Lordstown Motors’ legal issues compound other challenges facing the company, including quality matters with the Endurance and production costs.
Since Burns’ resignation in June 2021, Lordstown Motors has completely overhauled its management team and business structure. In May 2022, the company sold its Lordstown manufacturing plant to Foxconn for $230 million and has secured another $100 million investment toward the development of future vehicles. Production of the Endurance officially began during the third quarter of 2022, and commercial sales of the vehicle began last November.
The company has struggled with securing enough capital to maintain limited production of the Endurance and is actively searching for an original equipment manufacturer, or OEM, to invest in the Endurance.
On March 6, the company cautioned that it could “pause” production of the Endurance pickup this year should it not find a partner to co-develop its flagship vehicle.
“Should we not identify a partner in the coming months, we may decide to pause commercial production of the Endurance until a partner is identified,” its president and CEO, Edward Hightower, said during a conference call with analysts to discuss the company’s 2022 year-end and fourth-quarter earnings.
As it stands, Hightower says, the cost to build the Endurance is materially higher than its sale price.
While the company has an investment agreement with Foxconn to develop future vehicles, it does not have one for the Endurance.
“It’s an upside down margin on each one,” Hightower says of the Endurance. “We believe the most prudent decision is to bring on a partner.”
Discussions with potential partners are ongoing, he adds.
The statements come on the heels of a voluntary recall the company initiated last month that has already led Lordstown Motors to temporarily halt production of the Endurance. The recall affected 19 vehicles either in customers’ hands or owned by the company. To date, Lordstown Motors reports that it has sold six vehicles.

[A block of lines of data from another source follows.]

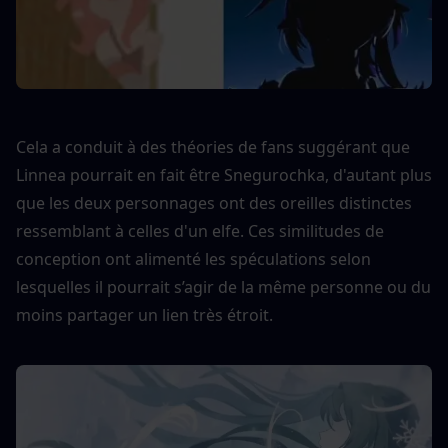
Cela a conduit à des théories de fans suggérant que 
Linnea pourrait en fait être Snegurochka, d'autant plus 
que les deux personnages ont des oreilles distinctes 
ressemblant à celles d'un elfe. Ces similitudes de 
conception ont alimenté les spéculations selon 
lesquelles il pourrait s’agir de la même personne ou du 
moins partager un lien très étroit.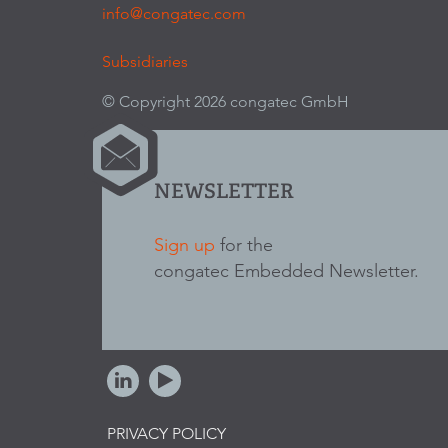
info@congatec.com
Subsidiaries
© Copyright 2026 congatec GmbH
NEWSLETTER
Sign up
for the
congatec Embedded Newsletter.
PRIVACY POLICY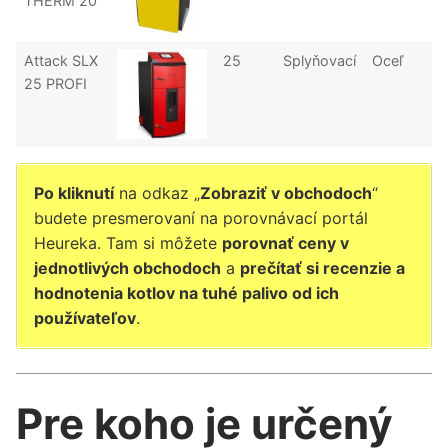
THERM 20
Attack SLX
25
Splyňovací
Oceľ
25 PROFI
Po kliknutí
na odkaz „
Zobraziť v obchodoch
“
budete presmerovaní na porovnávací portál
Heureka. Tam si môžete
porovnať ceny v
jednotlivých obchodoch
a
prečítať si recenzie a
hodnotenia kotlov na tuhé palivo od ich
používateľov
.
Pre koho je určený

Hightower says the company would announce “in the coming weeks” when it would resume production of the Endurance.
Meanwhile, the CEO says a new vehicle is in the works with Foxconn, and he remains optimistic about the future of Lordstown Motors.
“The next platform and vehicle program are key to Lordstown Motors’ long-term business strategy and are becoming a greater portion of our company’s focus,” Lordstown Motors said.